My buddy Alan just moved into a nice big house and lost most of the basement to the family. Wiener! Ok, we'll make do with what you have I guess. But you need to plan for expansion!
Here is what Alan wrote to me:
Scott,
Here is a draft of my proposed railroad room. It is in a corner space of the basement. Currently the basement in unfinished with only main bearing walls installed (double lines show bearing walls.) We have a contractor/friend coming to help look at the basement space so there could be some minor adjustments but we are pretty certain at the room space assignments. I'm primarily looking for where to place a door so that I can maximize operations. Again, I am primarily looking to locate a good spot for a door as I listed in bold below. I'm thinking somewhere along the wall labelled 9' 2" is best.
The Western Central Railroad:
I've backdated the Western Central to the mid-1950s so I can have steam and 1st gen diesels. I think a loop may be good but mainly operations of locals to yards and yards to staging. Staging back to yard(s) and the yard to towns. The loop can be external to the operations or included. It'll be a DCC radio control with some CMRI right-of-way.
Double decker/Mushroom is ok with a helix in some corner.
Foundation (cement) walls:
- the wall labelled 13' 10"
- the wall labelled 19' 6" (there is one exterior window along this wall located 43" from the upper right corner in the attached PDF) The window is 51" wide and does not need to be accessible. No other obstructions...very nice!
- the wall labelled 10' 4" (separates the train room from the bathroom) (main bearing wall)
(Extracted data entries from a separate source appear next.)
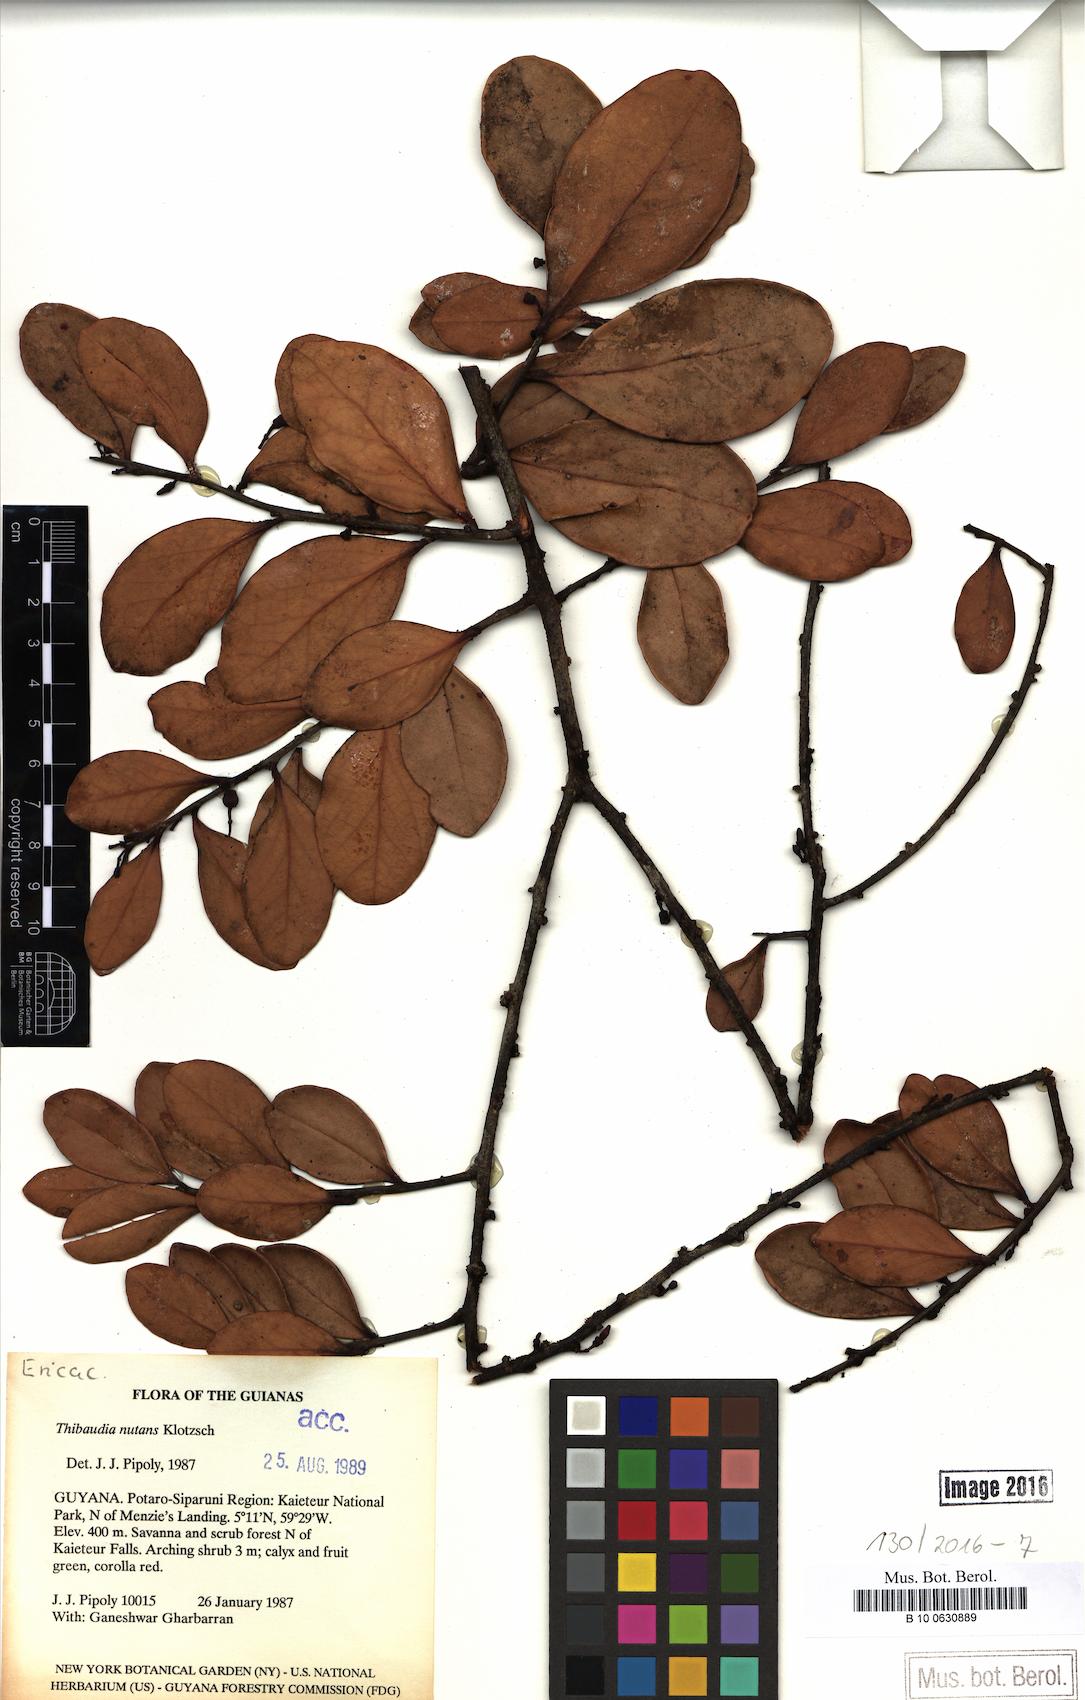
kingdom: Plantae
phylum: Tracheophyta
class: Magnoliopsida
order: Ericales
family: Ericaceae
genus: Psammisia
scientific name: Psammisia coarctata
- the wall labelled 10' 8" (separates the train room from a storage room)
- the wall labelled 9' 2"
- the wall labelled 38"
Alan
Ok, Alan...here we go!
Couple of hints for those that want help with a design, or are posting to the LDSIG site for feedback (no, I'm not picking on Alan!):
- Label everything! Exterior walls can be North, South, East, West or A, B, C, D. Give us a reference point.
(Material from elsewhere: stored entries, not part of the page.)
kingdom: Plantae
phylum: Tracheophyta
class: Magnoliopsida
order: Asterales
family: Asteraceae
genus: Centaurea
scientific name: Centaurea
- Draw in heavy ink so that we can see the scan
- Draw on 4x4 quadrille or similar large quadrant graph paper
- Put your name and the name of the railroad on the paper
- Mark clearly any wall that cannot be penetrated with track, especially concrete (with the exception of Packrat Paul who drills through concrete.)
Just some hints that help!
My thought, when I start putting loops and helixes in the room is that the 38" wall is the most useless wall because it is too small to make a loop, and using it as a door doesn't affect its opposite wall where a loop could go.
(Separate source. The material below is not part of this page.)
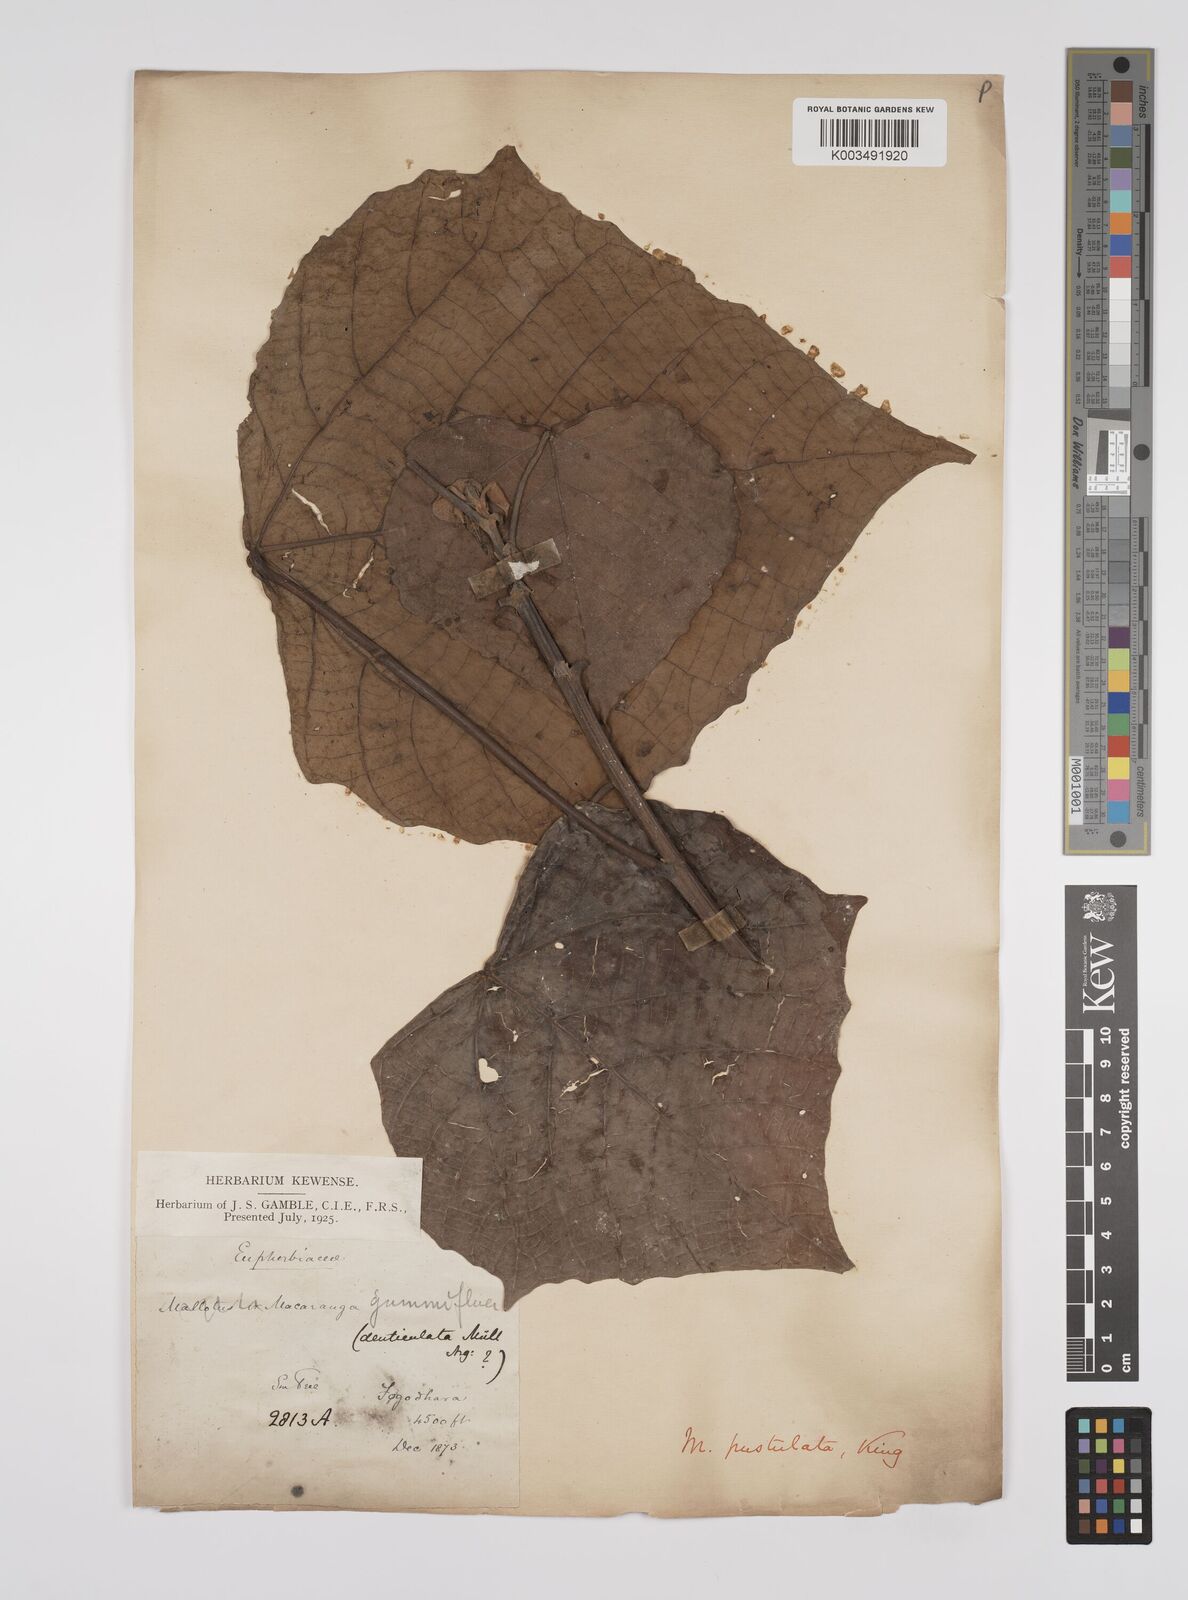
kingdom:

My other suggestion is a pocket door (space saving sliding door that goes inside the wall) on the extreme right hand side of the 9' 2" door would not block a loop either.
Either of these would work best.
If you put a swinging door in, two recommendations:
1. Make it a door with a full glass panel. It makes it easy to see in and out, but you can close it. Lets some light in the room. It also looks REALLY cool to have the name of the railroad etched into the glass...cheap to do.
2. Put in a Dutch door (or stable door) that the bottom half stays shut, and the top can swing open. I know you have small children.
Looks to me that he shold put the door in the 38" wall swinging into the main basement. That space can be his "receiving room" for access to the RR -- looks like a HOG on light steroids would be perfect for the rest of the space -- basically stretch it out for length and leave the width alone so you have outside access on the "bridge side" of the RR. Add a turntable and small engine facility at the junction end. Could also add some staging as a shelfin in that receiving room area.
ReplyDeleteMy unsolicited contribution.